● **To do**
Write out every line of the records below word for word, leaving out the pictures.

● **Data entries**
╭──

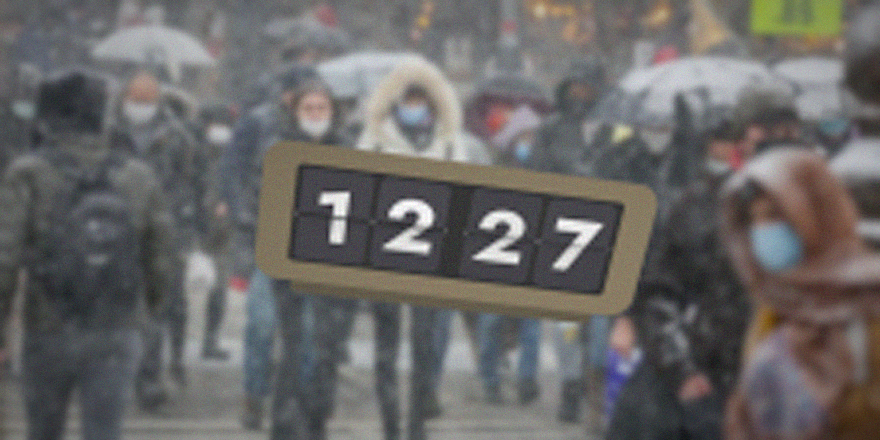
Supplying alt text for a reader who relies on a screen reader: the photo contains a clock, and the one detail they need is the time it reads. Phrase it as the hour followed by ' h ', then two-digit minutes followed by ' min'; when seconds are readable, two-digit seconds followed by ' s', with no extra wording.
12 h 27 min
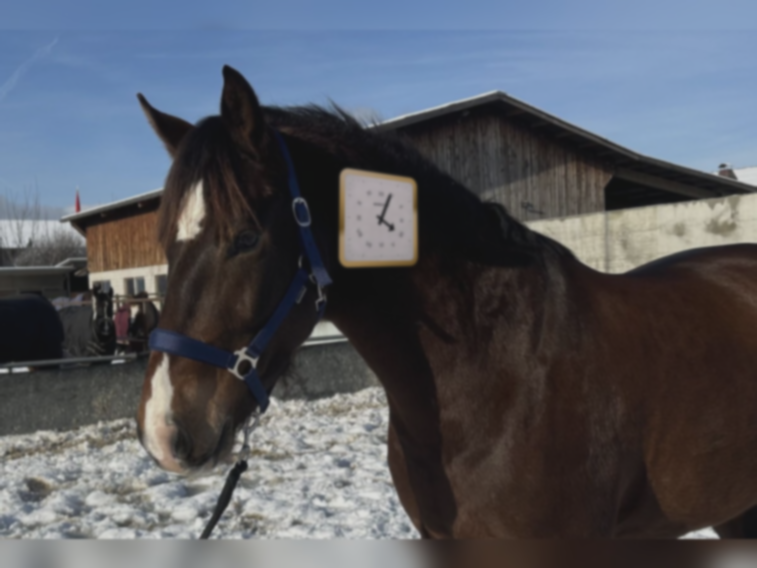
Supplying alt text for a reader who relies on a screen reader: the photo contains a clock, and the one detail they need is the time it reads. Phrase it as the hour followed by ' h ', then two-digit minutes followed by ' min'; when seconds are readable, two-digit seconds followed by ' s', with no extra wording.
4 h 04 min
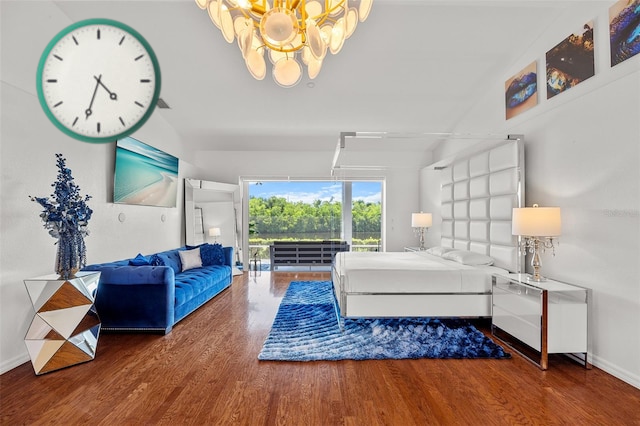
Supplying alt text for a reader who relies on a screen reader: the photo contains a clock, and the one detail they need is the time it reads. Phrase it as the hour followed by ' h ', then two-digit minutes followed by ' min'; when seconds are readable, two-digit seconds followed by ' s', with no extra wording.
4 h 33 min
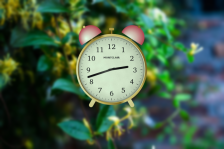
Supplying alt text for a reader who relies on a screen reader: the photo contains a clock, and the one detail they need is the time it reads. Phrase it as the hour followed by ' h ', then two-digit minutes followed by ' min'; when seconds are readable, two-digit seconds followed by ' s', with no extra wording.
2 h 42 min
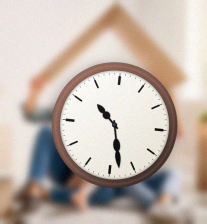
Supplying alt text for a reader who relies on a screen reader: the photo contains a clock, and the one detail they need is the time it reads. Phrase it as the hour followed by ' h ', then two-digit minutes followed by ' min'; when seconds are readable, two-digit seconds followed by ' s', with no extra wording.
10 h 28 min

╰──

● **Result of this task**
Supplying alt text for a reader who relies on a screen reader: the photo contains a clock, and the one detail they need is the time it reads. Phrase it as the hour followed by ' h ', then two-digit minutes followed by ' min'; when seconds are readable, two-digit seconds followed by ' s', with no extra wording.
12 h 27 min
Supplying alt text for a reader who relies on a screen reader: the photo contains a clock, and the one detail they need is the time it reads. Phrase it as the hour followed by ' h ', then two-digit minutes followed by ' min'; when seconds are readable, two-digit seconds followed by ' s', with no extra wording.
4 h 04 min
Supplying alt text for a reader who relies on a screen reader: the photo contains a clock, and the one detail they need is the time it reads. Phrase it as the hour followed by ' h ', then two-digit minutes followed by ' min'; when seconds are readable, two-digit seconds followed by ' s', with no extra wording.
4 h 33 min
Supplying alt text for a reader who relies on a screen reader: the photo contains a clock, and the one detail they need is the time it reads. Phrase it as the hour followed by ' h ', then two-digit minutes followed by ' min'; when seconds are readable, two-digit seconds followed by ' s', with no extra wording.
2 h 42 min
Supplying alt text for a reader who relies on a screen reader: the photo contains a clock, and the one detail they need is the time it reads. Phrase it as the hour followed by ' h ', then two-digit minutes followed by ' min'; when seconds are readable, two-digit seconds followed by ' s', with no extra wording.
10 h 28 min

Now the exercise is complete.